DOCUMENT SEGMENT:
▽
DUBAI (Web Desk) – Kuwait has arrested several people on suspicion of involvement in the bombing of a mosque on Friday that killed 27 people, a security source said on Saturday.
“Numerous arrests of (people)… suspected of having ties with the suicide bomber have been made,” said the source.
Read more: 27 killed, 202 wounded in Kuwait mosque blast
Terrorist group Islamic State claimed responsibility for the bombing, which was the Gulf Arab country’s worst militant attack in years and according to the interior ministry also wounded more than 200.
IS has carried out similar recent attacks in neighbouring Saudi Arabia and Yemen. However, this is the first attack on a Shia mosque to take place in Kuwait.
Kuwaiti daily al-Qabas said state security had arrested three people suspected of being involved.
Parliament member Khalil al-Salih was at the Imam al-Sadeq Mosque in the Sawaber district in the eastern part of the Kuwaiti capital when the attack occurred.
He said worshippers were kneeling in prayer when the bomber walked in and detonated his explosives, destroying walls and the ceiling.
△
TASKS TO COMPLETE:
1. Name every country that the news report about the Kuwait mosque bombing mentions.
2. Shorten the paragraph of the news report that begins "Terrorist group Islamic State claimed responsibility" into one brief sentence that keeps its main facts.
3. Reproduce the passage of the news report that begins at the words "DUBAI (Web Desk)" and stops after "more than 200.", updating "arrested" to "detained".

AVAILABLE DATA:
▽
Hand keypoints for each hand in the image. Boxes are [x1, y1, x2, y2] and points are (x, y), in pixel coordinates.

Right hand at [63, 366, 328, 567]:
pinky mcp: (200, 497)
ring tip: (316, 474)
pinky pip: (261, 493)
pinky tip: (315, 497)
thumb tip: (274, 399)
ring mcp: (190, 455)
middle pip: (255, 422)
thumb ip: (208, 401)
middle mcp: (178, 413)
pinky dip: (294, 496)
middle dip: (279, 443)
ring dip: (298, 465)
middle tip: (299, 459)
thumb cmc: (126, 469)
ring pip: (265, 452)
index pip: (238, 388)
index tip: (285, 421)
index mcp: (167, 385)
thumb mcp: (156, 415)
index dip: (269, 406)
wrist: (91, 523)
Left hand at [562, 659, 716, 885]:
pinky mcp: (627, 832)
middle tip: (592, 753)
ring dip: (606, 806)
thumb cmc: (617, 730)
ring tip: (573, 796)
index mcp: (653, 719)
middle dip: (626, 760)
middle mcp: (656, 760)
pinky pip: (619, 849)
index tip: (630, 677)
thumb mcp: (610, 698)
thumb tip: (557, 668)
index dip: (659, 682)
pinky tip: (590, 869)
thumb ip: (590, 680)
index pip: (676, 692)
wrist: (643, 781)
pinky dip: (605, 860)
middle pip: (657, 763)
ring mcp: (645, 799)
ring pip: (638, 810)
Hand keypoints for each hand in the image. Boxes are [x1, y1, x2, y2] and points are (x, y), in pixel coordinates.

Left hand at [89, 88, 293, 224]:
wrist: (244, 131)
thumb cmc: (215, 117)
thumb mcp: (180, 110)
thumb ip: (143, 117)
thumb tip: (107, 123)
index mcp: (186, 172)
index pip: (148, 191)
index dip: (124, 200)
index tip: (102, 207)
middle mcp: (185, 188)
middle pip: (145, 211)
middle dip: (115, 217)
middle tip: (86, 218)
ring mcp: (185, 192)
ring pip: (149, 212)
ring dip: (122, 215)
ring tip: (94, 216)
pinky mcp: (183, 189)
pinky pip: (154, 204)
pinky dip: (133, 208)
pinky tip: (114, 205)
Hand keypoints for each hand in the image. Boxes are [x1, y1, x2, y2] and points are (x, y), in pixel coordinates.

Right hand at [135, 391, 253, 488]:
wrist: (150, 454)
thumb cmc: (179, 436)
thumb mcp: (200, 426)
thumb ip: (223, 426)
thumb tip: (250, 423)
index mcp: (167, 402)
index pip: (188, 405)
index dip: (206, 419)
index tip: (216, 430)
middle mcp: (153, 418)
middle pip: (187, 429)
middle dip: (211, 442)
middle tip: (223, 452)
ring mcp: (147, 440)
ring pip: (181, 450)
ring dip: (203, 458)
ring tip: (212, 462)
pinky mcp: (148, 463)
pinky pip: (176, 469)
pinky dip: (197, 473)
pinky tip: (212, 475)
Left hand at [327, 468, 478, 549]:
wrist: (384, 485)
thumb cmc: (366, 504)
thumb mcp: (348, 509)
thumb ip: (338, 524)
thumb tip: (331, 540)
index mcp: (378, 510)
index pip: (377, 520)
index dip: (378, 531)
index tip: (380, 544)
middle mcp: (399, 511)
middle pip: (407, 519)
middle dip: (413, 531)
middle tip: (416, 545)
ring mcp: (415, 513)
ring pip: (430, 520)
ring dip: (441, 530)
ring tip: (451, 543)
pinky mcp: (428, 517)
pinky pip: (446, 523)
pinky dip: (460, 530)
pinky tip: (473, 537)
△
OUTPUTS BY TASK:
1. Kuwait, Saudi Arabia, Yemen

2. Islamic State claimed the bombing, Kuwait's worst militant attack in years, which the interior ministry said wounded more than 200.

3.
DUBAI (Web Desk) – Kuwait has detained several people on suspicion of involvement in the bombing of a mosque on Friday that killed 27 people, a security source said on Saturday.
“Numerous arrests of (people)… suspected of having ties with the suicide bomber have been made,” said the source.
Read more: 27 killed, 202 wounded in Kuwait mosque blast
Terrorist group Islamic State claimed responsibility for the bombing, which was the Gulf Arab country’s worst militant attack in years and according to the interior ministry also wounded more than 200.